On the other hand, ceramic contributes in the automobile industry by
providing spark plugs and cylindrical pipes for transporting water, sewage
wastes and other liquids. The use of ceramic products are numerous. Thus
the importance of ceramic in the industrialization of any nation cannot be
over-stressed.
Opoku (2003) opined that the development of raw materials has an
enormous role in the socio-economic life of the people of any nation. He
further emphasized that its development as a sub-sector of the economy
helps to advance the industrial growth and self-reliance through the
effective use of the local raw materials as inputs for the industries. Raw
materials that exist in Kebbi State are part of the wealth possession of the
people of Kebbi State and the country in general. In this connection, the
exploitation and utilization of the mineral resources are essential in the
improvement of the standard of living of some people of the state.
Similarly, clarion calls and campaigns on the importance of selfreliance
and industrialization have been vigorously pursued by the federal,
10
state and local governments. Alkali (2003) in support of the above
assertion stated that the problem of unemployment and poverty forced the
Federal Government to establish the National Directorate of Employment
(NDE) in 1986.
According to him, the organ is charged with the responsibility of
mapping out strategies to curb the menace of unemployment in the
country. Amongst the objectives of the National Directorate of Employment
is the need to develop and groom young entrepreneurs who are properly
equipped with technical and managerial skills to successful start and
manage enterprises such as small-scale industries.
When industries are put in place, employment opportunities will be
created for our teeming youths. As a result of this, the vital role of
industrialization will be inculcated in the minds of entrepreneurs. By
extension, it may encourage the entrepreneurs establish more industries in
their respective localities. Thus, eventually reduce rural urban migration.
Therefore, the need for research on the Evaluation of the Suitability
of Ceramic Raw Materials in Kebbi State for the Production of Tableware
for Small-Scale Industry is not only relevant at this time of industrialization
drive but quite significant in the development of ceramic in the country.
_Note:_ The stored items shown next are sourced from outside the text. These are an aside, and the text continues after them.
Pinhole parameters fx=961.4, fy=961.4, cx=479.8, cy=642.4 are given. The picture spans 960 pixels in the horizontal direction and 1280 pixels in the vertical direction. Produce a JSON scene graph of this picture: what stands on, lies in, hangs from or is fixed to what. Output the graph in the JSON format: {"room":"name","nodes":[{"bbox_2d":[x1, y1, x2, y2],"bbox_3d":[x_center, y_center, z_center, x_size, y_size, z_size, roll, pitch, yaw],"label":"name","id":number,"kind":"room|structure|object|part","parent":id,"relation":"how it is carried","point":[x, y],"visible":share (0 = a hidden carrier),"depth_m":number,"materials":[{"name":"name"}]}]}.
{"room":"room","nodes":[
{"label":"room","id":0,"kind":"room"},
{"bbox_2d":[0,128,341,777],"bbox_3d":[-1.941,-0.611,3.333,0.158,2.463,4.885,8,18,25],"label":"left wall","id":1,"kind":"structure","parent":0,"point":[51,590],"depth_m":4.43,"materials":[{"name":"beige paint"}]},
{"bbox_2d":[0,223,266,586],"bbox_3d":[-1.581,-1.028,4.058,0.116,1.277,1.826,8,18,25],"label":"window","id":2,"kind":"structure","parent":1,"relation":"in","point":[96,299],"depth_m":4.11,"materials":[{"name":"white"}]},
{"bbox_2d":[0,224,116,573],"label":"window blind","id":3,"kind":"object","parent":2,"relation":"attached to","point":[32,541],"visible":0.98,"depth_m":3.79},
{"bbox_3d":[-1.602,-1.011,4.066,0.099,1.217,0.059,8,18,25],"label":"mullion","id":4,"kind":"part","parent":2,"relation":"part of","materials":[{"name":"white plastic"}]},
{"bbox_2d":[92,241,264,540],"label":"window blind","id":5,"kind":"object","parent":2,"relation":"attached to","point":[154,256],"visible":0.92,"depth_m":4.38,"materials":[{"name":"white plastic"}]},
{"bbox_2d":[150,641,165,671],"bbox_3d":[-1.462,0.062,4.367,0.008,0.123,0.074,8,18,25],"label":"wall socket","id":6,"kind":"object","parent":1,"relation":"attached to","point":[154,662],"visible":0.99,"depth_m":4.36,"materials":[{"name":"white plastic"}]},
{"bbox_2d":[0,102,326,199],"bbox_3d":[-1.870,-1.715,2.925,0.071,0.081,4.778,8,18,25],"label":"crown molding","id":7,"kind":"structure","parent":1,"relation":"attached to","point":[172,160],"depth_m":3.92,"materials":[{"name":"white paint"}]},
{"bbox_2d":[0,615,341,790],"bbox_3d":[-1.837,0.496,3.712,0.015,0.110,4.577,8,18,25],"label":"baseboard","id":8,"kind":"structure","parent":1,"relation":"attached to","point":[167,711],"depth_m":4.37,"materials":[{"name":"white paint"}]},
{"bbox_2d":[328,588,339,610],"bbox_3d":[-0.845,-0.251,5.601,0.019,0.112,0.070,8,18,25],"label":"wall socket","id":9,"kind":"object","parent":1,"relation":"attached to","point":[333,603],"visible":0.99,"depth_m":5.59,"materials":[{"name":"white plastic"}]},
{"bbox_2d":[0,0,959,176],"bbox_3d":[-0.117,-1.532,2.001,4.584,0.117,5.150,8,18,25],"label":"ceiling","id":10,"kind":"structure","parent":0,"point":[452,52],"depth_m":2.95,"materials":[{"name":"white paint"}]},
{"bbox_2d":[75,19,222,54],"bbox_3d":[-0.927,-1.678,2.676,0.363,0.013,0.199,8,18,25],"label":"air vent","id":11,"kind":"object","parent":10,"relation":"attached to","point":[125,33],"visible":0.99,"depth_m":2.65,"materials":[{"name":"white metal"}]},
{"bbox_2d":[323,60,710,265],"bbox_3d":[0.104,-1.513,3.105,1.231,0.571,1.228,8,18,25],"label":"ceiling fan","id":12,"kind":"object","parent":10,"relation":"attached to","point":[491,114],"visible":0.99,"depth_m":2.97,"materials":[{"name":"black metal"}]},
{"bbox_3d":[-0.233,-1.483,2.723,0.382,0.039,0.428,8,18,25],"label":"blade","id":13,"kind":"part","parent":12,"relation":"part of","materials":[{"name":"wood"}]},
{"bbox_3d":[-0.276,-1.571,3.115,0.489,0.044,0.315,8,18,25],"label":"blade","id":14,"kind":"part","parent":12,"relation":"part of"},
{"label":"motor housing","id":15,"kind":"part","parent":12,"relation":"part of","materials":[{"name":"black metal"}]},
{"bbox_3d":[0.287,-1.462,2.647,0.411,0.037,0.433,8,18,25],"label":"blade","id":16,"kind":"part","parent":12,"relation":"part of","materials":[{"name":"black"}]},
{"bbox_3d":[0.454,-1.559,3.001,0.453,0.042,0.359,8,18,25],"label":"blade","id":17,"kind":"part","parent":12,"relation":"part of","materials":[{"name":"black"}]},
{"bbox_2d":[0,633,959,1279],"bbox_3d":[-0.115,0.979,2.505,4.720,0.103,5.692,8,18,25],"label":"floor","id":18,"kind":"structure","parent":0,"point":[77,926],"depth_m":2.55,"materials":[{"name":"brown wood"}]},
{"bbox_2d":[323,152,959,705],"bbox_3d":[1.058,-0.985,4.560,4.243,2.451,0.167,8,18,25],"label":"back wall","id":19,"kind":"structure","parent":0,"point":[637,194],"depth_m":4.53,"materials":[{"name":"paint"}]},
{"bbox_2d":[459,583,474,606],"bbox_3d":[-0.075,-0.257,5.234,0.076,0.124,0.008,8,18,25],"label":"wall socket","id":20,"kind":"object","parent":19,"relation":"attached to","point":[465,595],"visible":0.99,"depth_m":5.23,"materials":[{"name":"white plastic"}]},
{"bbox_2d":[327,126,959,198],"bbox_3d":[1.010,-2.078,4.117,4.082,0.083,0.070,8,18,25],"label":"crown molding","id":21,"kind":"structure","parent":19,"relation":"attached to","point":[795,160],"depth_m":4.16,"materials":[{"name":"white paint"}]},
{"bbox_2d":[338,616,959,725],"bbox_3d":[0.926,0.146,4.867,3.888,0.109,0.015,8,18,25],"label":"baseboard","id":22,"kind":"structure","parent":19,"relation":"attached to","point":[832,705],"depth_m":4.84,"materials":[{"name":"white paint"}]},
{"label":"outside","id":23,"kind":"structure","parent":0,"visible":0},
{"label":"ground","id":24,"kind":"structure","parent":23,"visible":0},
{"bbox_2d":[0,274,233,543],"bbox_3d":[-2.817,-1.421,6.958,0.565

Furthermore, it is expected that the outcome of this study will contribute
towards the industrial and economic growth of Kebbi state. In addition, the
11
study is also expected to contribute meaningfully to the development of
ceramic literature in any higher institution of learning and research
institutes.
Finally, it is hoped that the study will offer useful suggestions to
manufacturers, entrepreneurs, investors and interested persons or
organizations about ceramic raw materials in Kebbi State.